For instance, Integrity writers were under no illusion that American-style liberal democracy was the solution to atheistic communism. They unashamedly called for the conversion of the West to the Catholic faith.

“A naturally good society is impossible to fallen man,” Robinson wrote. “Man thirsts for the infinite, not the wholesome. He will only be wooed away from the dynamism of the devil by Christian dynamism, and Christian dynamism comes from the supernatural.”

A convert who obtained a master’s degree in theology later in life at St. John’s University in New York City, Robinson was thoroughly disillusioned with Vatican II. After Integrity disbanded in 1955, 16 years passed until she became a columnist for The Wanderer newspaper in 1971 until 1987. A staunch Thomist, she gave many speeches and authored numerous books and pamphlets, often under the pseudonym Peter Michaels. She died in Connecticut in 2002.

Barbas is planning on releasing Robinson’s private letters, provided he gets permission to do so.

In his own essays, Willock, who was often ill, used witty illustrations (he was a cartoonist of sorts), to rail against everything from the vacuity of sports and the growing effeminacy of men, to the sinfulness of the stock market, the dangers of television, and the glorification of the finer things in life. Quotes from his slender 1948 book, “Ye Gods,” a collection of short essays that was published by Sheed and Ward, gives ample proof of his inimitable perspective on modern life:

  • “Hiroshima was the wedding feast at Cana for the omni-scientist.”
  • Pontius Pilate’s sentencing of the Son of God to death was “murder by remote control.”
  • “A car or radio that is slow to warm up provides the modern speed demon with the same kind of torture formerly generated by a hair-shirt.”
  • “In a society that has made Economics of primary importance...having money would be considered as being in the state of grace.”
  • “Efficiency will be considered a virtue as long as it is profitable to reduce men to the level of automatons.”

So unique were Willock’s writings that a religious sister attending Marquette University in 1969 wrote her Master’s thesis (“The Social Vision of Ed Willock”) about him. The thesis is a great reminder of the penetrating insight a mind untainted by the spirit of the age can bring forth. At the risk of exaggeration, it might be said the thesis reveals that the comprehensive scope, breadth, and sheer brain power behind Integrity was far above and beyond most every Catholic media outlet operating today.

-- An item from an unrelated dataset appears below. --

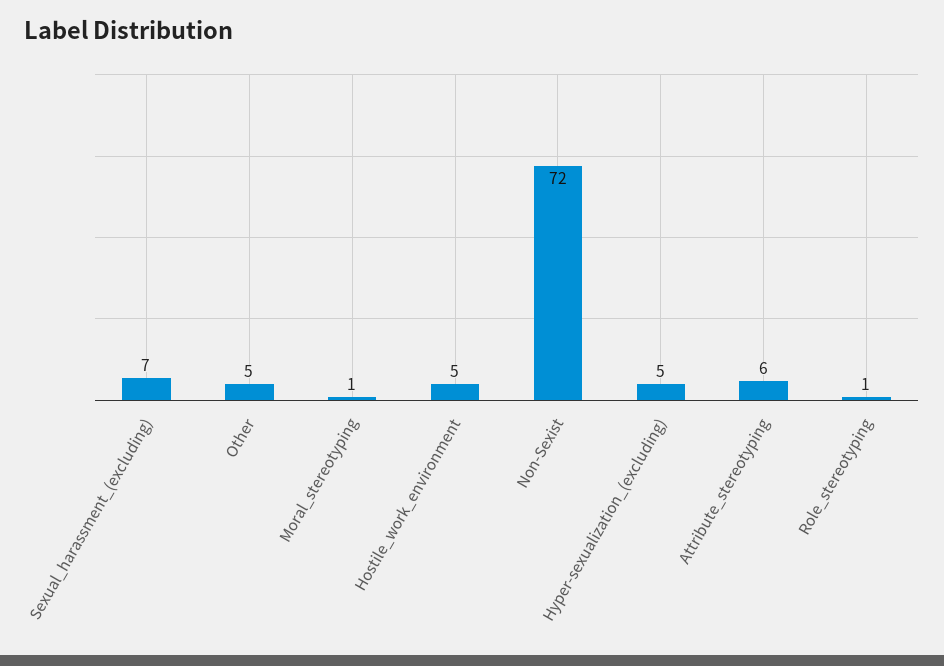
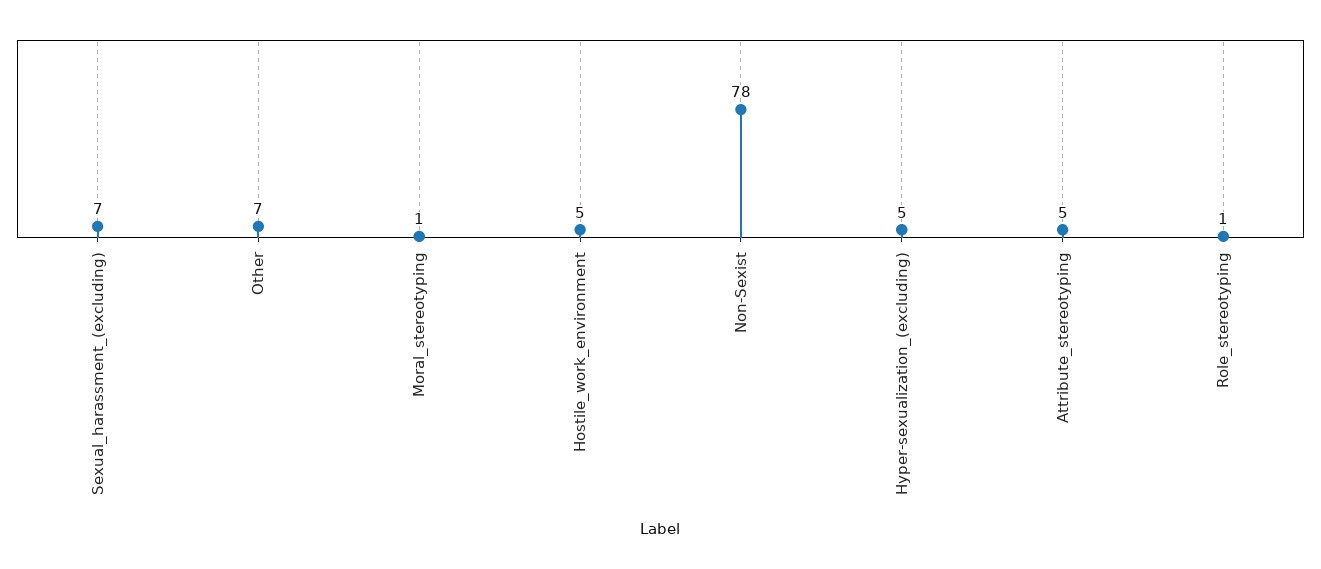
Other: 5 -> 7
Non-Sexist: 72 -> 78
Attribute_stereotyping: 6 -> 5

It is fair to categorize Willock, as well as Robinson, as being of the same caliber and of the same anti-modernist, anti-Americanist school of thought as Fr. Clifford Fenton and Fr. Francis J. Connell, American priests who, during the mid-20th century, warred against Liberal Catholics like Fr. John Courtney Murray (the main architect of Vatican II’s document on religious liberty).

(For more on the supernatural, decidedly anti-ecumenical thinking of Fenton and Connell, this essay from the U.S. Catholic Historian is excellent. No two clergy in the United States wrote as many essays as they did for the American Ecclesiastical Review in the 1940s, 50s, and 60s. Their prodigious output was simply unequaled. Unfortunately, their wholly orthodox, Aquinas-inspired theology was scrapped at Vatican II and replaced by the so-called “new theology” pushed by the likes of Council periti Yves Congar, a progressive French Dominican who was censured in the decades prior. The Church has been suffering ever since.)

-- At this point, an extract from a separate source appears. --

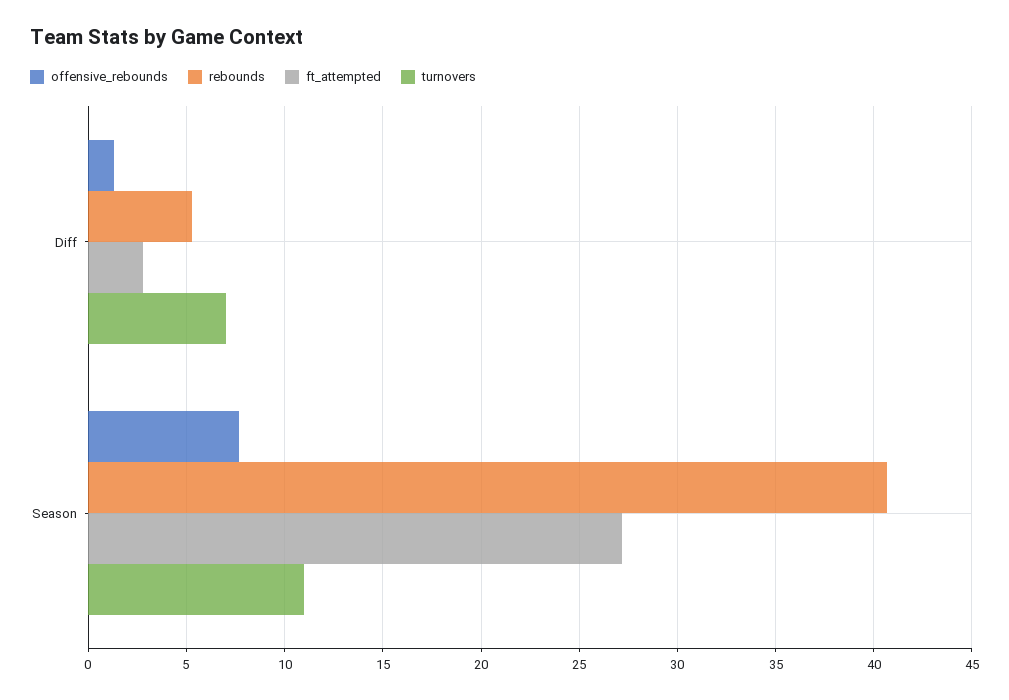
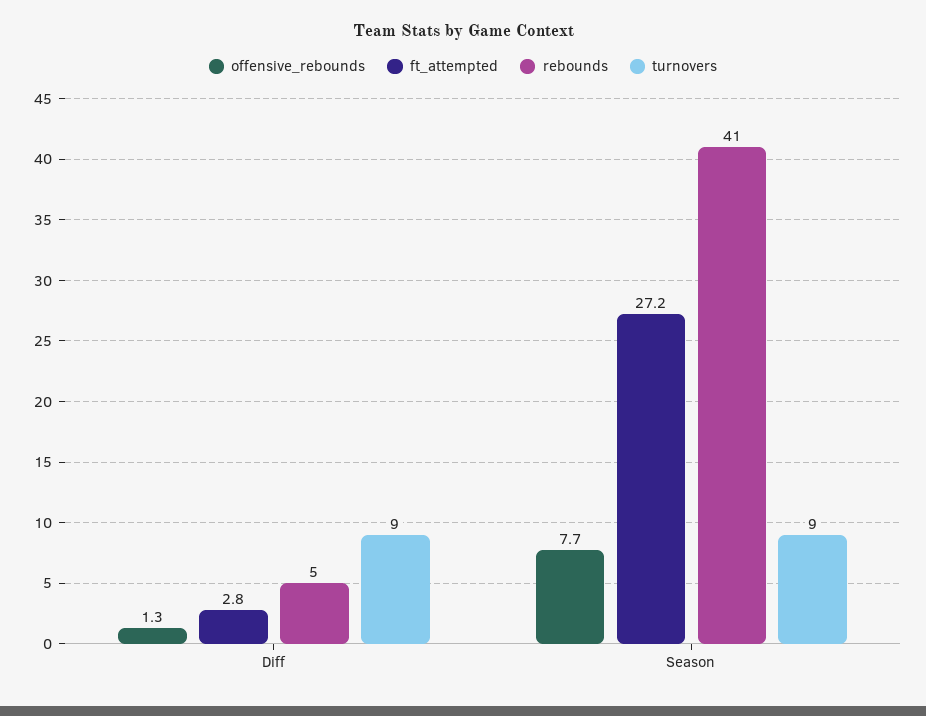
turnovers, Diff: 7 -> 9
turnovers, Season: 11 -> 9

One is left to wonder what would have happened if Willock lived as long as Robinson did and if the Council never took place. Would Integrity be viewed in as high regard as Dorothy Day, Fulton Sheen, or the other influential mid-20th century American Catholic writers? Would the United States have become a Catholic country? One can’t know for sure, but in my estimation, it would have been, thanks in large part to Ed Willock and Carol Robinson. Given that it’s not, the work of Alex Barbas republishing their writings is essential to reviving authentic Catholic Action in the 21st century and ending the worsening crisis in the Church. Integrity’s wisdom is needed now seemingly more than ever.